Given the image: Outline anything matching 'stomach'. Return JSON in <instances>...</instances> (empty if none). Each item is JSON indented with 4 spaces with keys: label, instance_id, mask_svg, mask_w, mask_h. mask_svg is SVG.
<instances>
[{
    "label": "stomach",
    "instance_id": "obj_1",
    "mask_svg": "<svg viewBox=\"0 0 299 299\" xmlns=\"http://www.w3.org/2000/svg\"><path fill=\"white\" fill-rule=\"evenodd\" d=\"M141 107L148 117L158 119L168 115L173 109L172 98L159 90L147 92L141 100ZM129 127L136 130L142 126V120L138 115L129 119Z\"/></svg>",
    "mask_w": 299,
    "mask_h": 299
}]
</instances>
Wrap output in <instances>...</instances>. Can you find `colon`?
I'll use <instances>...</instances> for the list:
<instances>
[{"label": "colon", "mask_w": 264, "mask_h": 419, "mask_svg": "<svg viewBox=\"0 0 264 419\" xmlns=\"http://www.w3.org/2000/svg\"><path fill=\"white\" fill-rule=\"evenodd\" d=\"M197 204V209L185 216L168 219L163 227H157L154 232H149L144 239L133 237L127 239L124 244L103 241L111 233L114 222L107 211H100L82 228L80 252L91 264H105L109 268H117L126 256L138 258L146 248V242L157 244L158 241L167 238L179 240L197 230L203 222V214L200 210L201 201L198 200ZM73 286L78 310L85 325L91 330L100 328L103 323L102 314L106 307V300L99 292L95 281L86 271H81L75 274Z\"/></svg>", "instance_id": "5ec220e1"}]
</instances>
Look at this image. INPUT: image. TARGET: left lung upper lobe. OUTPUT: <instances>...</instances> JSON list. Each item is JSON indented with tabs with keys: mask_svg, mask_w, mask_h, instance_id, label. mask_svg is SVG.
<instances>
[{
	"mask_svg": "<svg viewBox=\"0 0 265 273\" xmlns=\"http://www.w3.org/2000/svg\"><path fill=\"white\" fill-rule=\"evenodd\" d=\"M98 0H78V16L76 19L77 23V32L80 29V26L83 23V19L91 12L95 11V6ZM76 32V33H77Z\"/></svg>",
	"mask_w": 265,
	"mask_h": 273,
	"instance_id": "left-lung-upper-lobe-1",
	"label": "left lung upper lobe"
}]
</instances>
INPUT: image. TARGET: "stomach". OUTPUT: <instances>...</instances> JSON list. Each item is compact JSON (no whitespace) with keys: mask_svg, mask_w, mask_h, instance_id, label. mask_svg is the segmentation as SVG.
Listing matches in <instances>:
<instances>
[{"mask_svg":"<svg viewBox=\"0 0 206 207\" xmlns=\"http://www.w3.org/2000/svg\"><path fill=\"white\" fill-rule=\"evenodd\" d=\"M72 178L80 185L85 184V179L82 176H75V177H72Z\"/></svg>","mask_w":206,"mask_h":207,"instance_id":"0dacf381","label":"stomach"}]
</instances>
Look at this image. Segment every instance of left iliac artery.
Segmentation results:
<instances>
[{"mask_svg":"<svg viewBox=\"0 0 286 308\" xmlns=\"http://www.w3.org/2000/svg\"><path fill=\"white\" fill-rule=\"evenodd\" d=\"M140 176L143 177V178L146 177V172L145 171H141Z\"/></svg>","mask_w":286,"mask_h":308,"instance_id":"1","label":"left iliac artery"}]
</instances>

==

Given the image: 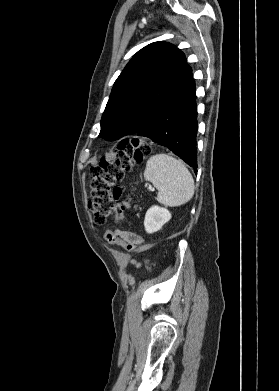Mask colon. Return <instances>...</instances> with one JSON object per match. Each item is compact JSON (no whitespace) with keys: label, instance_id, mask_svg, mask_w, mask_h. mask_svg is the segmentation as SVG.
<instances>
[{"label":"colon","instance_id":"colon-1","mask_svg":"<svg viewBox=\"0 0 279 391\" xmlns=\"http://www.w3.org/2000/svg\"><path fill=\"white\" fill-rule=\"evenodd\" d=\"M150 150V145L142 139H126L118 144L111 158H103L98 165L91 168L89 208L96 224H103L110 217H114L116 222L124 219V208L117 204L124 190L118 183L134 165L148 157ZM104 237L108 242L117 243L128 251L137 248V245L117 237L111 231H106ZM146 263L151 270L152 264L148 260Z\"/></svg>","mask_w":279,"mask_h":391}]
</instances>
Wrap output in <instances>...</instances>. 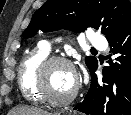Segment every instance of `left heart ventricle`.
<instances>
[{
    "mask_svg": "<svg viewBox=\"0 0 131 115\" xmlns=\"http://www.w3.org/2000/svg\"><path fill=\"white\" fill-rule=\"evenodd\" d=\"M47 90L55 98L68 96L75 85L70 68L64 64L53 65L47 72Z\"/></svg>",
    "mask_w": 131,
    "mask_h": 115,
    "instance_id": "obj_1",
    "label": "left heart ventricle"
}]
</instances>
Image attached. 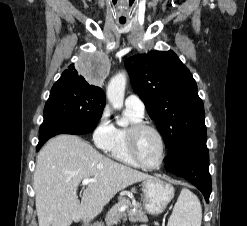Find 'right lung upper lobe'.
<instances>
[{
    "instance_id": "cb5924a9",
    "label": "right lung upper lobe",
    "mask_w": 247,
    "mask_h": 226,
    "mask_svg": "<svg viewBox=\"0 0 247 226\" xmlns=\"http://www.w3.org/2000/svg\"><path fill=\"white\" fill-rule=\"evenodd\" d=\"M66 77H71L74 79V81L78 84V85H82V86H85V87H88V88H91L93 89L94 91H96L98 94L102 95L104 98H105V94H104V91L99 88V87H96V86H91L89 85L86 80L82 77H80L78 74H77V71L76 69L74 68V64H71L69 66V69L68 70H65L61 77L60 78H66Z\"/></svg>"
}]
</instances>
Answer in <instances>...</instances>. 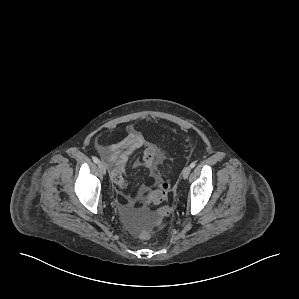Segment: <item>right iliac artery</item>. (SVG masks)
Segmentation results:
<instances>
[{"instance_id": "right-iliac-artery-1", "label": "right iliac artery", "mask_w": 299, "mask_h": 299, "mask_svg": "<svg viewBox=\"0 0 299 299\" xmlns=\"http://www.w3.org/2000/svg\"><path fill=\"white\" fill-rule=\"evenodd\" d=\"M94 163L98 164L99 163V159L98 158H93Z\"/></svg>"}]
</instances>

### DIRECTIONS
From the two blocks of entries above, copy out every line that contains the word "indented".

### REPLY
Given the image: Outline anything matching 'stomach'. Return JSON in <instances>...</instances> (empty if none). Each item is JSON indented with 4 spaces with keys: label, instance_id, mask_svg, mask_w, mask_h. mask_svg is SVG.
Look at this image. INPUT: image. TARGET: left lung upper lobe. OUTPUT: <instances>...</instances> JSON list. Each item is JSON indented with tabs with keys: mask_svg, mask_w, mask_h, instance_id, label. mask_svg is SVG.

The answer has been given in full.